Wait Kills | pansah

Speed Kills. Usually that is how the phrase goes, but in this blog we won’t be talking about road traffic accidents. We will talk about CPUs and the memory hierarchy. The CPU executes instructions and memory stores data. In a modern computer system, there are several storage technologies with varying speeds and storage capacities.

The image below compares the various storage technologies in terms of speed and storage capacity. This is termed as memory hierarchy. As you climb up the pyramid, memory storage becomes smaller, faster and costlier per byte. In real life, you can relate it to vehicles. I don’t know much about cars, but I know this for sure—buses are cheaper and can hold more people than a Ferrari, but a Ferrari is faster and more expensive. So what…??

Image credit: “Memory Hierarchy in Computer Architecture,” Unstop blog

There are a lot of things that can affect a program’s performance. One often-ignored factor is memory and how we access it. Hardware designers made it possible to have your data in a slower, bigger memory and still enjoy the speed of a faster, smaller memory called cache. In the beginning of the post, I wrote that the CPU executes instructions — but most of the time these instructions have operands (data). And where do these operands live? Obviously in memory. What do you think will happen if the CPU needs to read data from slower memory?

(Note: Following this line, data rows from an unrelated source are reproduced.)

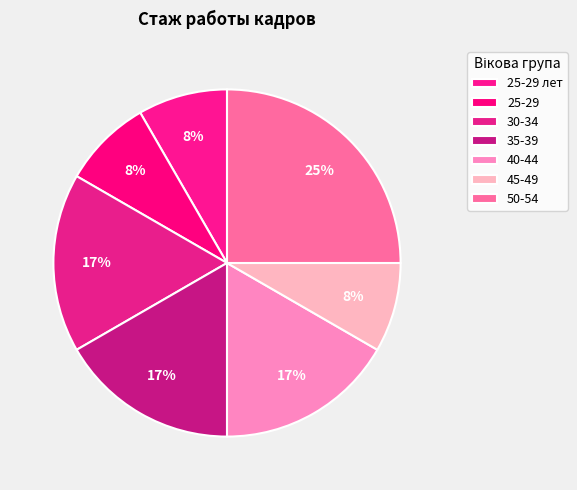

Count the number of slices in the pie.

7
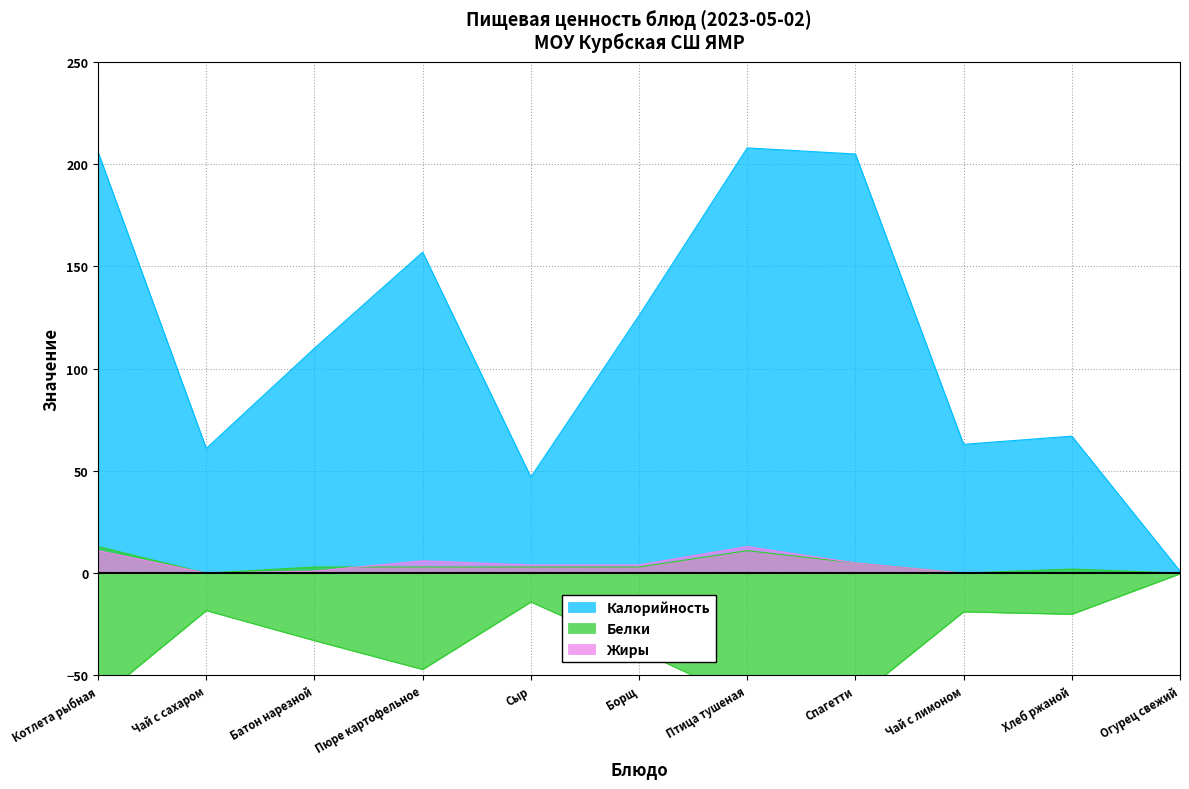

How many times do Белки and Жиры cross each other?

1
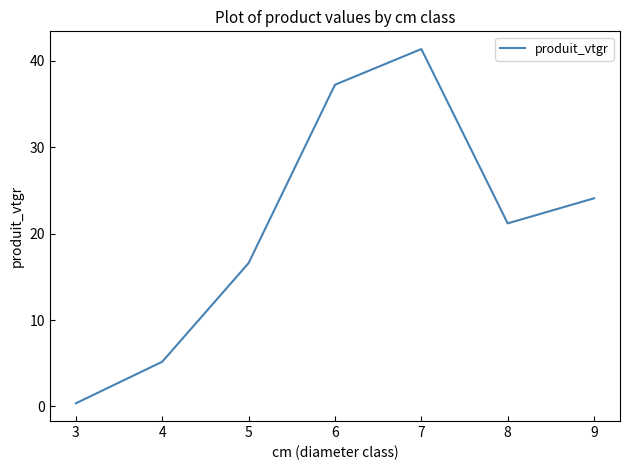

Is it true that the value at 4 is 8.0?

False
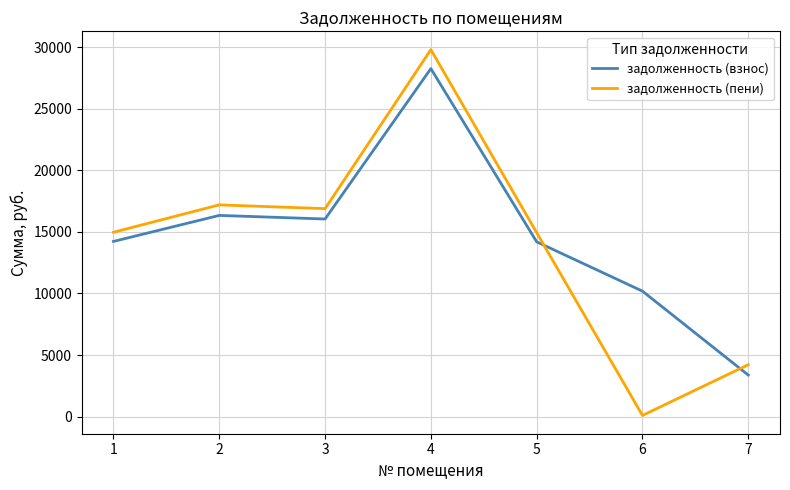

What is the difference between the maximum and minimum values in the задолженность (пени) series?

29701.7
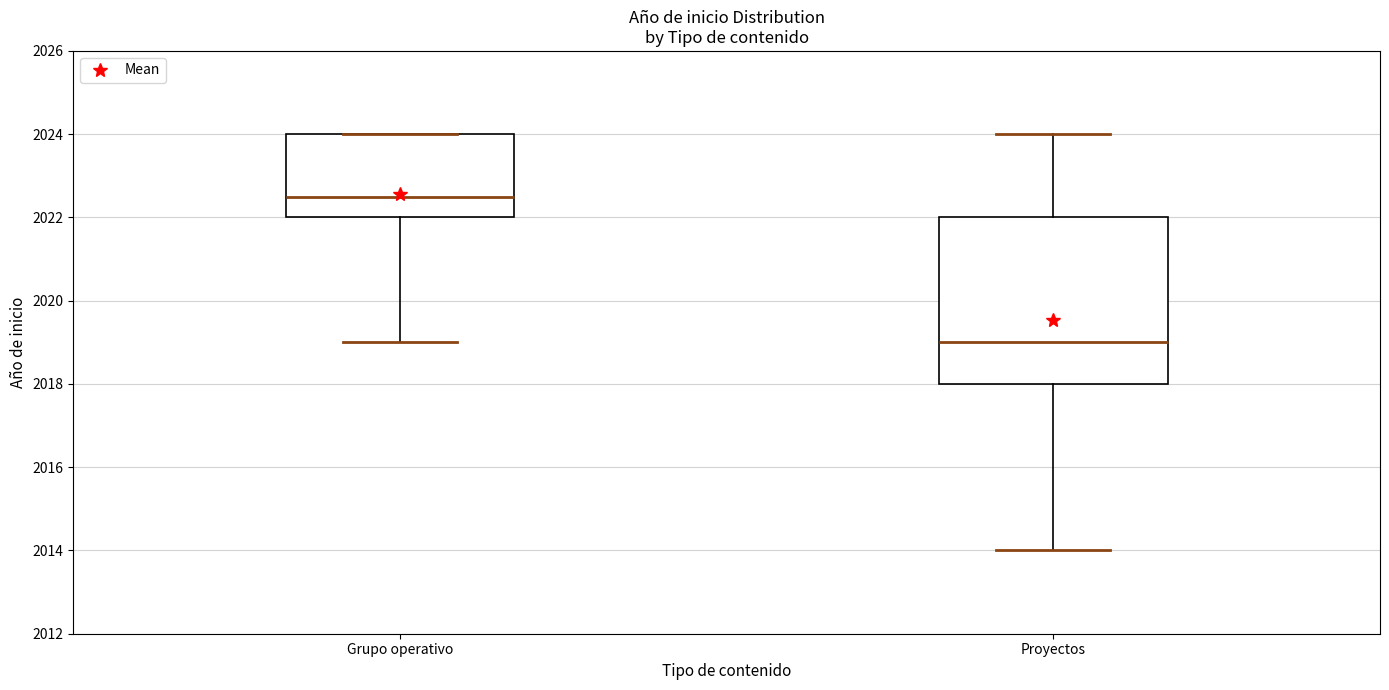

Reading left to right, transcribe this box plot: for each box, give where its median line is, the range the box spans, and where its two whiskers end, as read against the y-axis. The values are not printed on the chart, so give them approximately, as read against the axis.

Grupo operativo: median 2022.6, box 2022.0 to 2024.0, whiskers 2019.0 to 2024.0
Proyectos: median 2019.0, box 2018.0 to 2022.0, whiskers 2014.0 to 2024.0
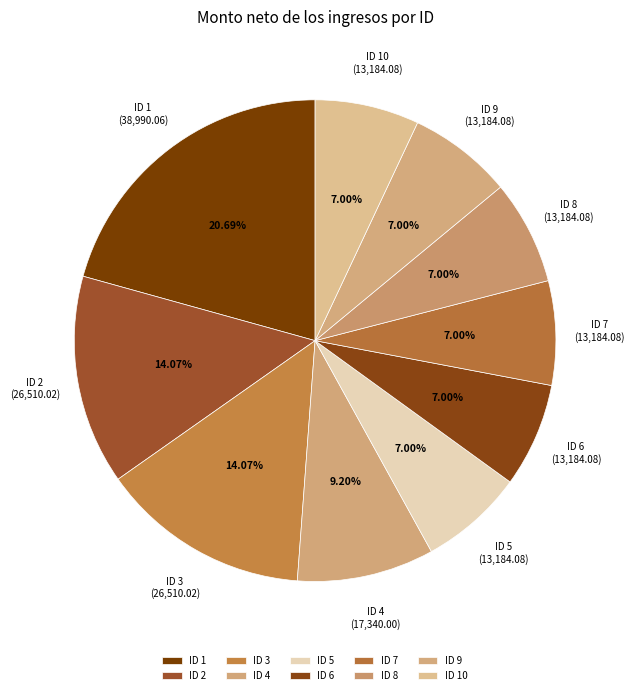

Does ID 5 account for over 50% of the chart?

No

It waits, until the data is ready to be used.

Program performance can generally fall into two categories:
How much harder is the CPU put to work and How long does the CPU wait for data.

A Tale of Two Stories

Now let’s take a look at the following code that sums up the elements in a 2D array:

int sumarrayrows(int a[M][N]) {

    int i, j, sum = 0;

    for (i = 0; i < M; i++)
        for (j = 0; j < N; j++)
            sum += a[i][j];

    return sum;
}

This code has a nested loop that access all the elements of an array. It first starts by accessing the first row of the array a[0] and then access the elements in that row in the order a[0][0], a[0][1] up to a[0][N-1] sequentially. The reference pattern of an array with M=2 and N=3 is as follows 0, 1, 2, 3 ,4, 5.

When a read request is issued by the CPU to memory, it gets the data it asked for, of course. But not only that, a block of data closely stored contiguously with the requested data which I call neighbours gets moved up, into a cache, in other words, into a Ferrari, hoping that the next CPU request comes their way soon.

Now let’s breakdown what happens when the elements are accessed. For simplicity I will refer to the elements of our array by their index. Let’s assume the following:

The cache can hold up to 3 elements at a given time.
The cache is empty.

0, 1, 2 was copied into the faster memory after the initial read request of 0. What happens when the CPU requests for 1 ?. 1 will be served to the CPU from the cache as well as 2 , with minimal wait time. This is termed as a cache hit.

Now let’s switch things up with another example.

int sumarrayrows(int a[M][N]) {

    int i, j, sum = 0;

    for (i = 0; i < M; i++)
        for (j = 0; j < N; j++)
            sum += a[j][i];

    return sum;
}

This example logically does the same thing as our initial example but accesses memory in a different way. The reference pattern of an array with M=2 and N=3 is as follows 0,3,1, 4, 2,5 . 0 was requested 0,1,2 got moved up. 3 is requested , It can’t be found in the cache , this is termed a cache miss. What this means is that the CPU has to wait for 3 from a slower memory and also replaces the previous elements in the cache with 3, 4, 5.

Summary

Programs that access data sequentially in order as they are laid out in memory run faster than programs that don’t, especially in large working data set. Such programs benefit from having data from fast cache memories rather than memory.